Set down all the entries again, word for word.

*** TASK DATA Section Begins ***

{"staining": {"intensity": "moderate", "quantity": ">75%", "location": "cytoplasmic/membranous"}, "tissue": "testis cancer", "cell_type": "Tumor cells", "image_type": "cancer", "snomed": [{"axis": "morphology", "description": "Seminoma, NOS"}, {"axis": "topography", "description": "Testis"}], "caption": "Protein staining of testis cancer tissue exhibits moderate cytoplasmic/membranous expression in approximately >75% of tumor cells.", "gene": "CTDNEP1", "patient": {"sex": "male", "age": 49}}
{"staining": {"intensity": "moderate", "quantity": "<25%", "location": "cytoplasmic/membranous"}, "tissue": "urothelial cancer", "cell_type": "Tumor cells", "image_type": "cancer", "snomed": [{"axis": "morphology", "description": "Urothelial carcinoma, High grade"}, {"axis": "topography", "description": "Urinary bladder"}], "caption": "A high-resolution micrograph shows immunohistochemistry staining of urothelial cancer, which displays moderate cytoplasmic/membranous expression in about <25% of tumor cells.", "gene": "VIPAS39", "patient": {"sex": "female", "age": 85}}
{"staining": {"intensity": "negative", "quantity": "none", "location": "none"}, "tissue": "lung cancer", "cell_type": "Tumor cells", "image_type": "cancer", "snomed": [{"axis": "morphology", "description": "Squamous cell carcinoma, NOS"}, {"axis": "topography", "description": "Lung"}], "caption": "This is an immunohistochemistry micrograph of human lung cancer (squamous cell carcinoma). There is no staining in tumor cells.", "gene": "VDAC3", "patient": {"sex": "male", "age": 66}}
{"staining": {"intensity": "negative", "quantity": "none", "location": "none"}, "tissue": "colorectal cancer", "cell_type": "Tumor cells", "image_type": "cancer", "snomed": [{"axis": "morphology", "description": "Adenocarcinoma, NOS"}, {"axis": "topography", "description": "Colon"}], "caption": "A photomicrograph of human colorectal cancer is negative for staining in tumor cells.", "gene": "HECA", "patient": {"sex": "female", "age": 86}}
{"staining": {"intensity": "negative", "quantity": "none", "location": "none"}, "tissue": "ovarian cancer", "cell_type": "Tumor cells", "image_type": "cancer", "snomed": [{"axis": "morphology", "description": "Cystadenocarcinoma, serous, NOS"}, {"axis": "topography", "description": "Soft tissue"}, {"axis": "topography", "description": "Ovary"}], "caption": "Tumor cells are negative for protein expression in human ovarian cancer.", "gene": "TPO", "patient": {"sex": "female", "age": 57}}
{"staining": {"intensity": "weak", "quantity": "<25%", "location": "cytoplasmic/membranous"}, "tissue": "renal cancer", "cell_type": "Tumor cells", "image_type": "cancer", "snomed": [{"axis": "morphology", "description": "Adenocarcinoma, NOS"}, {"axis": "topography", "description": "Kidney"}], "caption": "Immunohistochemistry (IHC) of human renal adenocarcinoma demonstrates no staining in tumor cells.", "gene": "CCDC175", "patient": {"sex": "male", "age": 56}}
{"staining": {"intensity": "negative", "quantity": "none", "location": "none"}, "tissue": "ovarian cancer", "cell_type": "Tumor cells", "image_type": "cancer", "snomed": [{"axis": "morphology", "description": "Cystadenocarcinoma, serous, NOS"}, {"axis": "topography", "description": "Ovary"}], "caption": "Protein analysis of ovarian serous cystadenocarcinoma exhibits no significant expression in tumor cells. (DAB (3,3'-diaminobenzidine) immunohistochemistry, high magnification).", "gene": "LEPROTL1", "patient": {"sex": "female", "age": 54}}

*** TASK DATA Section Ends ***

## [OUTPUT]
{"staining": {"intensity": "moderate", "quantity": ">75%", "location": "cytoplasmic/membranous"}, "tissue": "testis cancer", "cell_type": "Tumor cells", "image_type": "cancer", "snomed": [{"axis": "morphology", "description": "Seminoma, NOS"}, {"axis": "topography", "description": "Testis"}], "caption": "Protein staining of testis cancer tissue exhibits moderate cytoplasmic/membranous expression in approximately >75% of tumor cells.", "gene": "CTDNEP1", "patient": {"sex": "male", "age": 49}}
{"staining": {"intensity": "moderate", "quantity": "<25%", "location": "cytoplasmic/membranous"}, "tissue": "urothelial cancer", "cell_type": "Tumor cells", "image_type": "cancer", "snomed": [{"axis": "morphology", "description": "Urothelial carcinoma, High grade"}, {"axis": "topography", "description": "Urinary bladder"}], "caption": "A high-resolution micrograph shows immunohistochemistry staining of urothelial cancer, which displays moderate cytoplasmic/membranous expression in about <25% of tumor cells.", "gene": "VIPAS39", "patient": {"sex": "female", "age": 85}}
{"staining": {"intensity": "negative", "quantity": "none", "location": "none"}, "tissue": "lung cancer", "cell_type": "Tumor cells", "image_type": "cancer", "snomed": [{"axis": "morphology", "description": "Squamous cell carcinoma, NOS"}, {"axis": "topography", "description": "Lung"}], "caption": "This is an immunohistochemistry micrograph of human lung cancer (squamous cell carcinoma). There is no staining in tumor cells.", "gene": "VDAC3", "patient": {"sex": "male", "age": 66}}
{"staining": {"intensity": "negative", "quantity": "none", "location": "none"}, "tissue": "colorectal cancer", "cell_type": "Tumor cells", "image_type": "cancer", "snomed": [{"axis": "morphology", "description": "Adenocarcinoma, NOS"}, {"axis": "topography", "description": "Colon"}], "caption": "A photomicrograph of human colorectal cancer is negative for staining in tumor cells.", "gene": "HECA", "patient": {"sex": "female", "age": 86}}
{"staining": {"intensity": "negative", "quantity": "none", "location": "none"}, "tissue": "ovarian cancer", "cell_type": "Tumor cells", "image_type": "cancer", "snomed": [{"axis": "morphology", "description": "Cystadenocarcinoma, serous, NOS"}, {"axis": "topography", "description": "Soft tissue"}, {"axis": "topography", "description": "Ovary"}], "caption": "Tumor cells are negative for protein expression in human ovarian cancer.", "gene": "TPO", "patient": {"sex": "female", "age": 57}}
{"staining": {"intensity": "weak", "quantity": "<25%", "location": "cytoplasmic/membranous"}, "tissue": "renal cancer", "cell_type": "Tumor cells", "image_type": "cancer", "snomed": [{"axis": "morphology", "description": "Adenocarcinoma, NOS"}, {"axis": "topography", "description": "Kidney"}], "caption": "Immunohistochemistry (IHC) of human renal adenocarcinoma demonstrates no staining in tumor cells.", "gene": "CCDC175", "patient": {"sex": "male", "age": 56}}
{"staining": {"intensity": "negative", "quantity": "none", "location": "none"}, "tissue": "ovarian cancer", "cell_type": "Tumor cells", "image_type": "cancer", "snomed": [{"axis": "morphology", "description": "Cystadenocarcinoma, serous, NOS"}, {"axis": "topography", "description": "Ovary"}], "caption": "Protein analysis of ovarian serous cystadenocarcinoma exhibits no significant expression in tumor cells. (DAB (3,3'-diaminobenzidine) immunohistochemistry, high magnification).", "gene": "LEPROTL1", "patient": {"sex": "female", "age": 54}}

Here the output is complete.